Workers at the plant had been asked to vote yes or no on whether to recognize the union that has long controlled the plant’s labor contract. That union is part of the CTM, which formed part of the the party that ruled Mexico for most of the past century.
The Labor Department said that inspectors “discovered that at the offices where the union itself had the ballot boxes, ballots that were part of the vote had been destroyed, making it impossible to continue with the vote.”
Israel Cervantes, who helps lead the Generating Movement campaign to get a new union, and who was dismissed from the plant two years ago, said CTM union officials had broken open ballot boxes, destroyed “no” votes and replaced them with ballots marked “yes.”
Cervantes said he was encouraged by the U.S. move, “because this suggests that there won’t be more violations of workers’ rights.”
In a statement Wednesday, GM said it “supports the labor provisions of the USMCA, including rapid response,” and said it will cooperate with authorities “to guarantee the integrity of voting on the union contract at out manufacturing complex in Silao.”

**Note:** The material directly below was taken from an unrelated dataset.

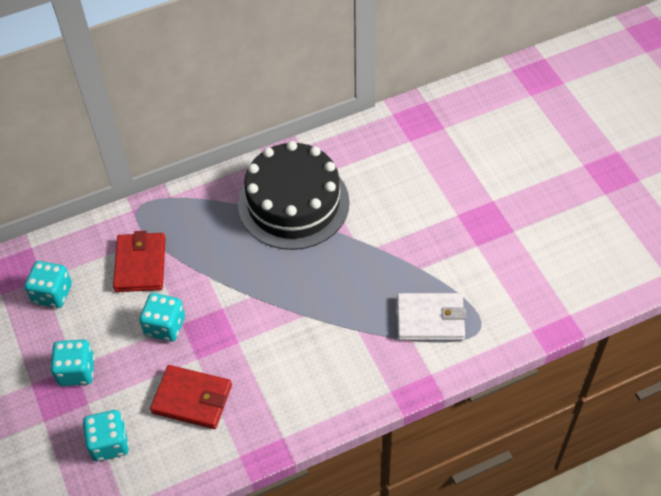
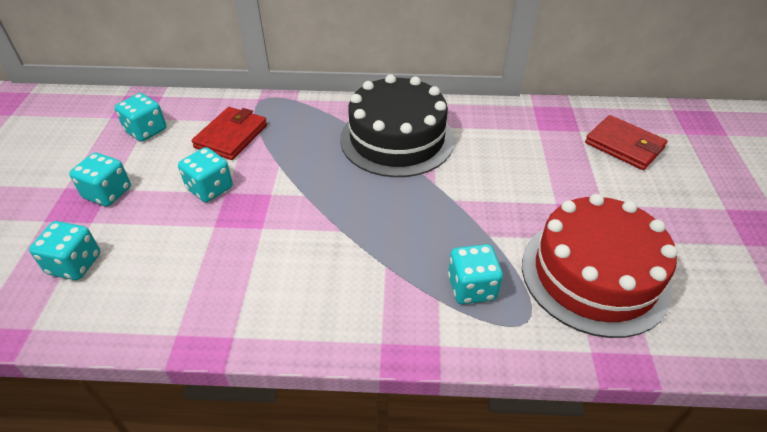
camera: 25 degrees right, 10 degrees down
(192, 399) = (179, 258): red wallet -> red wallet (624, 145)
(430, 319) = (472, 287): white wallet -> turquoise dice
(511, 268) = (594, 275): none -> red cake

“We do not think there was any involvement of General Motors in the alleged violations that occurred at our plants in Silao,” GM said, but noted it had hired an outside consultant to conduct a review of what happened.
On Tuesday, Mexico’s Labor Department declared the April vote invalid, citing “serious irregularities,” and ordered it be re-held within one month with extra security to avoid pressure from the company or the old union, “to ensure workers that their vote will be peaceful, personal, free and secret.”
Cervantes praised that decision, saying “the (voting) process will be subject to better oversight” than the April 21-22 vote, in which ballot boxes were kept at the old union’s offices.
Even Mexican President Andrés Manuel López Obrador, who is notoriously sensitive about outside pressures, welcomed the USTR decision and said Mexico would respond.
“It is a good thing, because the treaty before (NAFTA) did not take the labor situation into account, and now the treaty stipulates that employees have to receive fair wages and benefits, and moreover, choose their union representation freely and democratically,” López Obrador said.
Mexico is still in the middle of a process of holding votes at workplaces to accept or reject existing unions. The process started in 2019 and ends in 2023, and will have to be repeated at every unionized factory and workplace in Mexico.
Some experts have criticized the process, because employees are not allowed to choose between a new union and an old one. Instead, they are essentially asked to decide between the old union and none at all.
Labor Secretary Luisa Maria Alcalde has acknowledged it is an uphill battle because some union leaders “haven’t gotten the message” that they can no longer operate behind the backs of workers.
Fernando Salgado, the CTM assistant general secretary, did not respond directly to the accusations in April, but did say: “We have had two fundamental values: equality and the respect we must show for freedom in union organizing.”
When the old North American Free Trade Agreement was approved in 1994, leaders promised it would boost Mexico’s wages, something that never happened, in part because of unrepresentative unions.
The USMCA includes some provisions to stem the flood of manufacturing jobs moving south, requiring that 40-45 percent of auto content be made by workers earning at least $16 per hour.
On Monday, a group of U.S. and Mexican unions filed their own labor complaint involving the Tridonex auto parts assembly plant in the Mexican border city of Matamoros, where workers have been fighting to join a new union.
The outside organizer of that union, lawyer Susana Prieto, has been jailed, harassed and prohibited from traveling to Tamaulipas, the state where Matamoros is located. She says about 600 workers at the Tridonex plant have been laid off in retaliation for supporting the new union.
Cardone, the U.S. company that operate the Tridonex plant, said in a statement that “we do not believe that the allegations in the complaint are accurate and welcome a full inquiry so that the facts can be disclosed.”